## Supplied material
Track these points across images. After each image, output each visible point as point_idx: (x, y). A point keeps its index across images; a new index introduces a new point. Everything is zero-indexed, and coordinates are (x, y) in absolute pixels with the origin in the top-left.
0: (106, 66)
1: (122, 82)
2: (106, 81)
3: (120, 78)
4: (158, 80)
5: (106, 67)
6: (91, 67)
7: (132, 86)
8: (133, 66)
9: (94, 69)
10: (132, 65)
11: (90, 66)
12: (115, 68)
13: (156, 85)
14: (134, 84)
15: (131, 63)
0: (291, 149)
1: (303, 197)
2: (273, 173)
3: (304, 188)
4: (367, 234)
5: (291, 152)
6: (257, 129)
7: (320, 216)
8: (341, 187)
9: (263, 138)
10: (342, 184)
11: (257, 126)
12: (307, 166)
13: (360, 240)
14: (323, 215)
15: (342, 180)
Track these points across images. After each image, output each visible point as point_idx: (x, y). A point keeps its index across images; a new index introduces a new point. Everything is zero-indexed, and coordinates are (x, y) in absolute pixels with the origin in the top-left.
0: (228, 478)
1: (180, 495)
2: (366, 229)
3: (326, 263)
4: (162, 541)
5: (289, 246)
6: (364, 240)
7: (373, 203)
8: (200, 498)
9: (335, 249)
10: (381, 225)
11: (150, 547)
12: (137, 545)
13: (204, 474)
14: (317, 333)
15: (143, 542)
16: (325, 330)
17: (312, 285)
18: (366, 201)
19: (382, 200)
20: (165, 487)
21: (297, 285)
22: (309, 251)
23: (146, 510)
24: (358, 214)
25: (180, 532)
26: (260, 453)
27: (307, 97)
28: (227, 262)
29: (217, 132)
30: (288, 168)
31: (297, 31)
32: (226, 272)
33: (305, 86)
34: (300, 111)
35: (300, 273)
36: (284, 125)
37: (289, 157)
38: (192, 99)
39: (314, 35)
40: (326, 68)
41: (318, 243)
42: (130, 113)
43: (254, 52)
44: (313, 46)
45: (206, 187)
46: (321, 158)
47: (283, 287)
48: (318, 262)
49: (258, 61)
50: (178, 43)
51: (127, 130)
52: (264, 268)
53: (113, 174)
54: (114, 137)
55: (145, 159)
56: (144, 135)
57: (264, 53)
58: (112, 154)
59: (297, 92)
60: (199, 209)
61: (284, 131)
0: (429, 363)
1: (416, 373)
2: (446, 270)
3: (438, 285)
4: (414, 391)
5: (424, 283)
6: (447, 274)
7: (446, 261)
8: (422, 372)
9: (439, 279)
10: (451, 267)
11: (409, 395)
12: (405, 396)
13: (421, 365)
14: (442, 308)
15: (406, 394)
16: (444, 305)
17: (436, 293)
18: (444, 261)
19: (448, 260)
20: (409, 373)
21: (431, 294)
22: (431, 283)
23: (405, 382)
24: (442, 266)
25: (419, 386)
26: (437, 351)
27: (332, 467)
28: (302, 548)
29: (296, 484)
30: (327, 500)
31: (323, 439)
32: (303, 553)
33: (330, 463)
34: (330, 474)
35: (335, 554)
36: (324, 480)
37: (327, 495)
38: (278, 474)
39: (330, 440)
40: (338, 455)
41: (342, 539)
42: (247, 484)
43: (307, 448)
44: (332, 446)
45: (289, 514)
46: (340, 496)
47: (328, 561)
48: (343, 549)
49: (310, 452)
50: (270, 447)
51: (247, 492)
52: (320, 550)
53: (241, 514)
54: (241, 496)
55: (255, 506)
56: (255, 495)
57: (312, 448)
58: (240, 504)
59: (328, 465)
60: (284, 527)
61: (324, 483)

## Task instructions
Give back all of the data exactly, with every line intact.

## Solution to this exercise
Track these points across images. After each image, output each visible point as point_idx: (x, y). A point keeps its index across images; a new index introduces a new point. Everything is zero-indexed, and coordinates are (x, y) in absolute pixels with the origin in the top-left.
0: (106, 66)
1: (122, 82)
2: (106, 81)
3: (120, 78)
4: (158, 80)
5: (106, 67)
6: (91, 67)
7: (132, 86)
8: (133, 66)
9: (94, 69)
10: (132, 65)
11: (90, 66)
12: (115, 68)
13: (156, 85)
14: (134, 84)
15: (131, 63)
0: (291, 149)
1: (303, 197)
2: (273, 173)
3: (304, 188)
4: (367, 234)
5: (291, 152)
6: (257, 129)
7: (320, 216)
8: (341, 187)
9: (263, 138)
10: (342, 184)
11: (257, 126)
12: (307, 166)
13: (360, 240)
14: (323, 215)
15: (342, 180)
Track these points across images. After each image, output each visible point as point_idx: (x, y). A point keeps its index across images; a new index introduces a new point. Everything is zero-indexed, and coordinates are (x, y) in absolute pixels with the origin in the top-left.
0: (228, 478)
1: (180, 495)
2: (366, 229)
3: (326, 263)
4: (162, 541)
5: (289, 246)
6: (364, 240)
7: (373, 203)
8: (200, 498)
9: (335, 249)
10: (381, 225)
11: (150, 547)
12: (137, 545)
13: (204, 474)
14: (317, 333)
15: (143, 542)
16: (325, 330)
17: (312, 285)
18: (366, 201)
19: (382, 200)
20: (165, 487)
21: (297, 285)
22: (309, 251)
23: (146, 510)
24: (358, 214)
25: (180, 532)
26: (260, 453)
27: (307, 97)
28: (227, 262)
29: (217, 132)
30: (288, 168)
31: (297, 31)
32: (226, 272)
33: (305, 86)
34: (300, 111)
35: (300, 273)
36: (284, 125)
37: (289, 157)
38: (192, 99)
39: (314, 35)
40: (326, 68)
41: (318, 243)
42: (130, 113)
43: (254, 52)
44: (313, 46)
45: (206, 187)
46: (321, 158)
47: (283, 287)
48: (318, 262)
49: (258, 61)
50: (178, 43)
51: (127, 130)
52: (264, 268)
53: (113, 174)
54: (114, 137)
55: (145, 159)
56: (144, 135)
57: (264, 53)
58: (112, 154)
59: (297, 92)
60: (199, 209)
61: (284, 131)
0: (429, 363)
1: (416, 373)
2: (446, 270)
3: (438, 285)
4: (414, 391)
5: (424, 283)
6: (447, 274)
7: (446, 261)
8: (422, 372)
9: (439, 279)
10: (451, 267)
11: (409, 395)
12: (405, 396)
13: (421, 365)
14: (442, 308)
15: (406, 394)
16: (444, 305)
17: (436, 293)
18: (444, 261)
19: (448, 260)
20: (409, 373)
21: (431, 294)
22: (431, 283)
23: (405, 382)
24: (442, 266)
25: (419, 386)
26: (437, 351)
27: (332, 467)
28: (302, 548)
29: (296, 484)
30: (327, 500)
31: (323, 439)
32: (303, 553)
33: (330, 463)
34: (330, 474)
35: (335, 554)
36: (324, 480)
37: (327, 495)
38: (278, 474)
39: (330, 440)
40: (338, 455)
41: (342, 539)
42: (247, 484)
43: (307, 448)
44: (332, 446)
45: (289, 514)
46: (340, 496)
47: (328, 561)
48: (343, 549)
49: (310, 452)
50: (270, 447)
51: (247, 492)
52: (320, 550)
53: (241, 514)
54: (241, 496)
55: (255, 506)
56: (255, 495)
57: (312, 448)
58: (240, 504)
59: (328, 465)
60: (284, 527)
61: (324, 483)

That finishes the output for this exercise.